University of California, Berkeley
Jane Coffin Childs Postdoctoral Fellow
Harvard Medical School

Areas of Interests

Research Interests

Light sensors and photosensory transduction, Microbial rhodopsins, Membrane receptor structure/function, Optogenetics

Research Information

Structure and function of microbial and animal rhodopsins

The primary interests in our laboratory are the mechanisms by which photosensory receptors sense and transmit information concerning the color, intensity, and pattern of light in the environment. We study a widespread class of photoactive receptor proteins (rhodopsins) that consist of seven transmembrane helices connected by interhelical loops. The helices form a pocket for the photosensitive molecule vitamin-A aldehyde (retinal) that attaches in a covalent linkage to a lysine residue in the middle of the 7th helix buried in the core of the protein. These proteins are used for visual processes of various degrees of sophistication, ranging from detection of light-dark boundaries, light gradients, and light direction by single-cell microorganisms to high-resolution color image detection by higher animal eyes.

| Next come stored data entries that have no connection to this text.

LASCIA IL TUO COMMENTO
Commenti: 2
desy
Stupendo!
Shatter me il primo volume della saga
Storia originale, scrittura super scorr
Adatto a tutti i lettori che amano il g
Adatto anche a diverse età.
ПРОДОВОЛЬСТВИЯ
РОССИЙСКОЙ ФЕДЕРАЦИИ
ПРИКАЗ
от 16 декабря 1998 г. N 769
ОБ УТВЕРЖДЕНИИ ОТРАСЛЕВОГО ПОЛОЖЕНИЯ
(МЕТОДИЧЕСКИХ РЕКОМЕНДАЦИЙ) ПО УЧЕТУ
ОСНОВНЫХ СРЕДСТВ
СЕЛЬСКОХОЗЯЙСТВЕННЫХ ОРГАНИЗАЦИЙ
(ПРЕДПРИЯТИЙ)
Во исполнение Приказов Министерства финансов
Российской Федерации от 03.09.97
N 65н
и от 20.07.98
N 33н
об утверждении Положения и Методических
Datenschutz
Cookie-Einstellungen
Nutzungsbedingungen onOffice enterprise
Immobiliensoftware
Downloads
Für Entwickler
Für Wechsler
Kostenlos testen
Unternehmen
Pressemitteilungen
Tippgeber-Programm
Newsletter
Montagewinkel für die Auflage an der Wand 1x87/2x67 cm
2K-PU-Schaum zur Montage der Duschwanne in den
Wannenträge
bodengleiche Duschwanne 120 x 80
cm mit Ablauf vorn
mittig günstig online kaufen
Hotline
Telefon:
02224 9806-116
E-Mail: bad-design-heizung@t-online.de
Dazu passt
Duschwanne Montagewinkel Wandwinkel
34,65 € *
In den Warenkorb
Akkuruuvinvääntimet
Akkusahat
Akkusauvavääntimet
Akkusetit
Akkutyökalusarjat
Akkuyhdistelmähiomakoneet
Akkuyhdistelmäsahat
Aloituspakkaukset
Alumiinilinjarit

Photoisomerization of the retinylidene chromophore initiates a variety of types of signaling reactions. Mammalian visual pigments signal by binding and activating heterotrimeric G-proteins. Four distinctly different modes of signaling have been demonstrated for microbial rhodopsins: conformational coupling to bound membrane transducer subunits that relay signals to sensory pathways in the cytoplasm, binding to a cytoplasmic transducer, light-gated ion channel conduction, and light-regulated enzymatic activity encoded by the sensory rhodopsin protein. In addition, homologous microbial rhodopsins pumps drive active ion transport. Our laboratory studies in terms of structure/function how evolution has produced these distinctly different molecular functions from a shared protein scaffold.

Microbial Rhodopsin Functions graphic

Demonstrated Functions of Microbial Rhodopsins in Nature. BR, bacteriorhodopsins; HR, halorhodopsins; NaR, sodium ion pumping rhodopsin; SRI & SRII, sensory rhodopsins I & II; ASR, Anabaena sensory rhodopsin; CCRs, cation-conducting channelrhodopsins; ACRs, anion-conducting channelrhodopsins; SR enzymes, sensory rhodopsin enzymes. Demonstrated functions are illustrated in green. (?) denotes that the indicated functions of ASR and ACRs are suggested but have not been proven. One SR enzyme, a guanylyl cyclase, has been shown to mediate phototaxis in the flagellated swimming zoospores of a fungus; other SR enzymes are of unknown physiological function.

Optogenetics graphic

Optogenetics: Expressing microbial rhodopsins in genetically targeted neurons enables control of the neurons’ membrane potential with the high temporal and spatial precision of light, a technique called optogenetics. Over the past decade, light-gated cation-conducting channelrhodopsins from chlorophyte algae (CCRs) have transformed neuroscience research, especially study of brain circuitry, through their use as membrane-depolarizing tools for targeted photoactivation of neuron firing. Photoinhibition of neuronal action potentials had been limited by the lack of efficient tools for membrane hyperpolarization until the recent discovery of natural anion-conducting channelrhodopsins (ACRs) in cryptophyte alga (Govorunova et al. Science 2015). The CCR structure is from PDB 3ug9, the image of the neuron expressing a GFP-tagged channelrhodopsin from Roger Janz (McGovern Medical School), and the neural activation and inhibition data from the Spudich lab. The image is from the Cover of Photochemistry & Photobiology Mar-Apr 2016 issue.